## Work item:
Your task is to copy each line of the listing that contains the word "Lacto".

** Opening Excerpted data block **

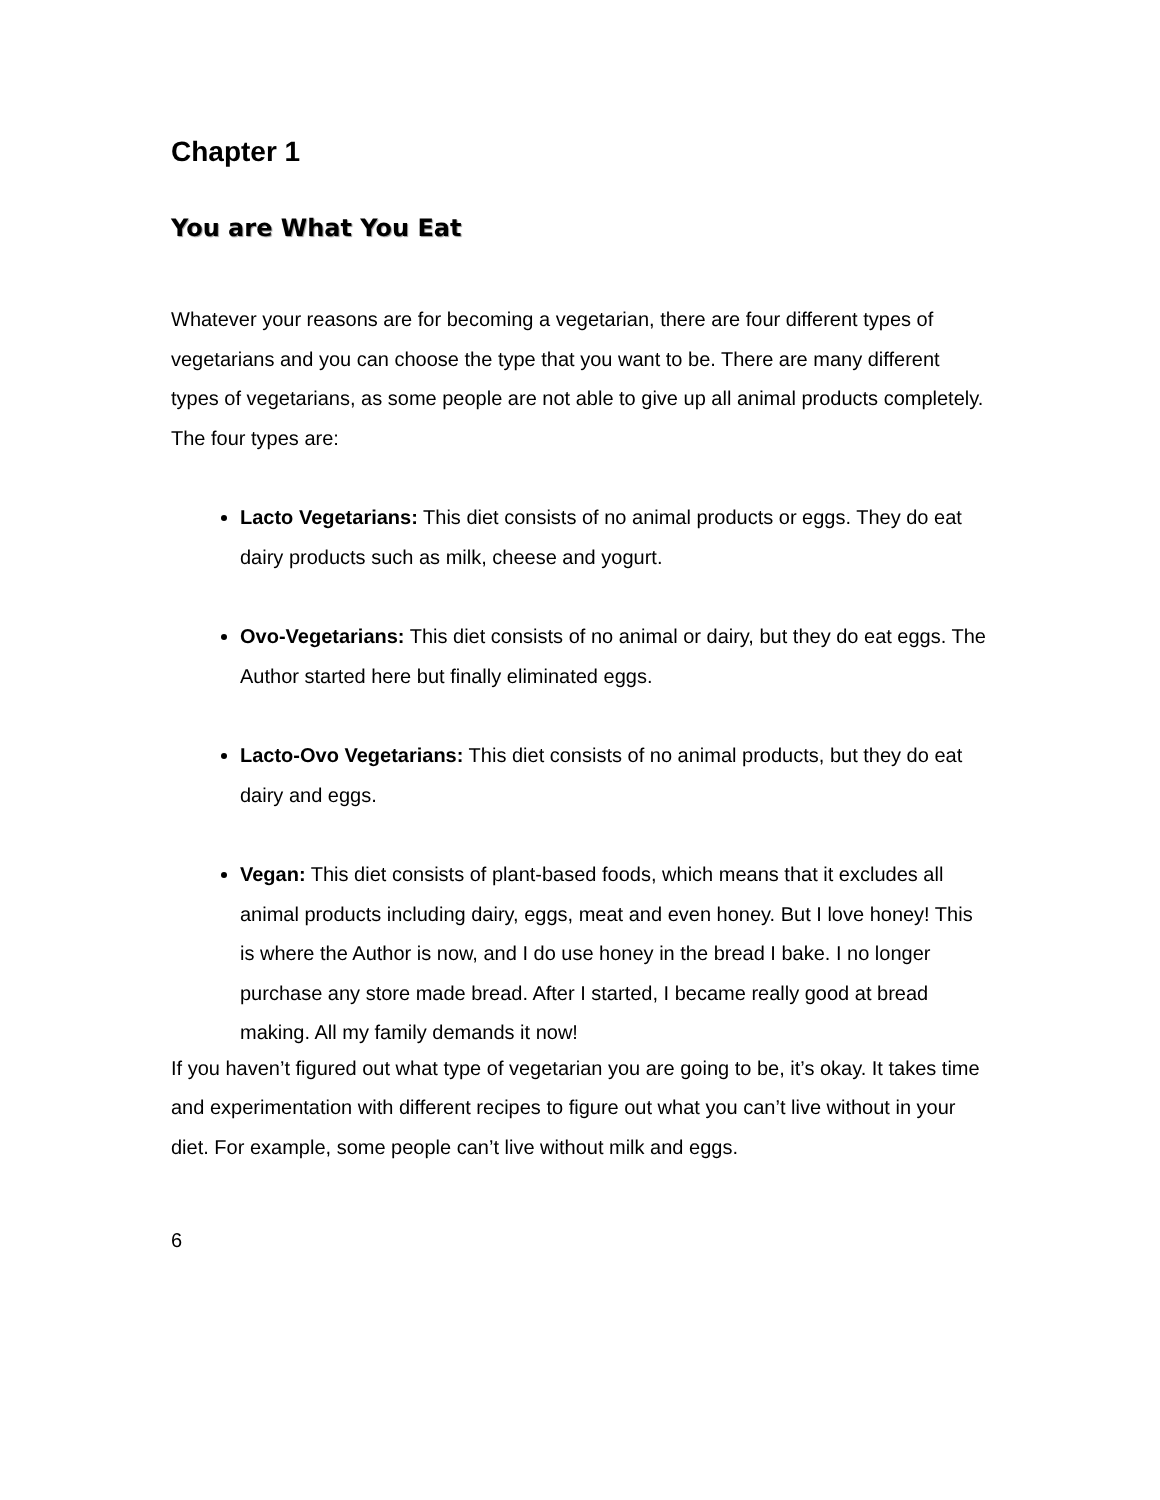Chapter 1
You are What You Eat
Whatever your reasons are for becoming a vegetarian, there are four different types of vegetarians and you can choose the type that you want to be. There are many different types of vegetarians, as some people are not able to give up all animal products completely. The four types are:
Lacto Vegetarians: This diet consists of no animal products or eggs. They do eat dairy products such as milk, cheese and yogurt.
Ovo-Vegetarians: This diet consists of no animal or dairy, but they do eat eggs. The Author started here but finally eliminated eggs.
Lacto-Ovo Vegetarians: This diet consists of no animal products, but they do eat dairy and eggs.
Vegan: This diet consists of plant-based foods, which means that it excludes all animal products including dairy, eggs, meat and even honey. But I love honey! This is where the Author is now, and I do use honey in the bread I bake. I no longer purchase any store made bread. After I started, I became really good at bread making. All my family demands it now!
If you haven’t figured out what type of vegetarian you are going to be, it’s okay. It takes time and experimentation with different recipes to figure out what you can’t live without in your diet. For example, some people can’t live without milk and eggs.
6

** Closing Excerpted data block **

## Final answer:
Lacto Vegetarians: This diet consists of no animal products or eggs. They do eat dairy products such as milk, cheese and yogurt.
Lacto-Ovo Vegetarians: This diet consists of no animal products, but they do eat dairy and eggs.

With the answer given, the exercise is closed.